3.3. - Alla stregua delle suesposte considerazioni, appare poi non irragionevole la preoccupazione che l'amministratore di ente dipendente dal comune possa, se candidato, influenzare in ragione della sua carica la scelta dell'elettore e determinare così un eventuale pericolo di deformazione del risultato elettorale. Non può quindi neanche ravvisarsi una violazione dell'art. 51 della Costituzione nella limitazione all'elettorato passivo imposta dal legislatore regionale nei confronti degli amministratori degli enti suddetti.

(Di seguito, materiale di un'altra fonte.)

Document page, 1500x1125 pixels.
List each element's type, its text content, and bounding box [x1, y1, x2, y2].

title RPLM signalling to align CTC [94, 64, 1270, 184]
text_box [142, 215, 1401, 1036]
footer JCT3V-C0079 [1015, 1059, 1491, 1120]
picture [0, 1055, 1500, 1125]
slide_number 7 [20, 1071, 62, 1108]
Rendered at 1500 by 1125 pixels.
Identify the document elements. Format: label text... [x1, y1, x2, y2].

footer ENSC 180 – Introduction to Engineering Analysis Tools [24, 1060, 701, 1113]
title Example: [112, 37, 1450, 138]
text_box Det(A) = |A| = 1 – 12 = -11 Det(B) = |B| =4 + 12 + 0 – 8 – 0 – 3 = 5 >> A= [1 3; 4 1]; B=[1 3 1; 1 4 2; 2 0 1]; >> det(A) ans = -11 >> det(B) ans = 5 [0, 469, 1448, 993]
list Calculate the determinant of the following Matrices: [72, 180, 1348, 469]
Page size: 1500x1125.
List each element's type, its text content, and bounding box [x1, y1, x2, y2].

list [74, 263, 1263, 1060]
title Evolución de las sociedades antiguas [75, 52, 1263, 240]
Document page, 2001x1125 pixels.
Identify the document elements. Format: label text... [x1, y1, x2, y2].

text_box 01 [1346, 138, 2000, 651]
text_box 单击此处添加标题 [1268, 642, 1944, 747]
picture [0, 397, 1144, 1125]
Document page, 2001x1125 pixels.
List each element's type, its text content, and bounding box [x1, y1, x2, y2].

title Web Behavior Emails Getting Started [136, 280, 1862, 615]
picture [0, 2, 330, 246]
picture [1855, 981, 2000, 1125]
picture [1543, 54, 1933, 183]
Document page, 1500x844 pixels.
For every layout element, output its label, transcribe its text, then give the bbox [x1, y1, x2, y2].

E' appena il caso di rilevare che comunque, in linea di principio, l’ineleggibilità viene meno quando l'interessato venga a cessare dalla carica prima dell'elezione, in una data che, in mancanza di una norma espressa, deve identificarsi, in base ad un criterio generale (codificato anche nell'art. 2 della legge n. 154 del 1981), nel momento della presentazione delle candidature, quando cioè inizia il confronto elettorale vero e proprio e l'elettore é posto dinanzi alle diverse opzioni possibili.

 

PER QUESTI MOTIVI

LA CORTE COSTITUZIONALE

 

riuniti i giudizi,

1) dichiara l'illegittimità costituzionale dell'art. 5 n. 3 del Decreto Pres. Reg. sic. 20 agosto 1960, n. 3 (Approvazione del Testo unico delle leggi per l'elezione dei Consigli comunali nella Regione Siciliana) nella parte in cui prevede l'ineleggibilità a consiglieri comunali di coloro che ricevono uno stipendio o salario da enti, istituti o aziende dipendenti o sottoposti a vigilanza o sovvenzionati dal Comune i quali non abbiano funzioni di rappresentanza o poteri di organizzazione o coordinamento del personale; ovvero, se dipendenti di una U.S.L., non facciano parte dell'ufficio di direzione, o non siano coordinatori dello stesso;

2) dichiara non fondata la questione di legittimità costituzionale dello stesso art. 5 n. 3 del D.P.R.S. 20 agosto 1960, n. 3, nella parte concernente gli amministratori degli enti indicati sub 1), sollevata, in riferimento agli artt. 3 e 51 della Costituzione, dal Tribunale di Catania con le ordinanze iscritte ai nn. 363 e 364 del reg. ord. 1989, di cui in epigrafe.

 

Così deciso in Roma, nella sede della Corte costituzionale, Palazzo della Consulta, il 13/12/89.

 

Francesco SAJA - Giovanni CONSO - Ettore GALLO - Aldo CORASANITI - Giuseppe BORZELLINO - Francesco GRECO - Gabriele PESCATORE - Ugo SPAGNOLI - Francesco Paolo CASAVOLA - Antonio BALDASSARRE - Vincenzo CAIANIELLO - Mauro FERRI - Luigi MENGONI - Enzo CHELI.

 

Depositata in cancelleria il 22/12/89.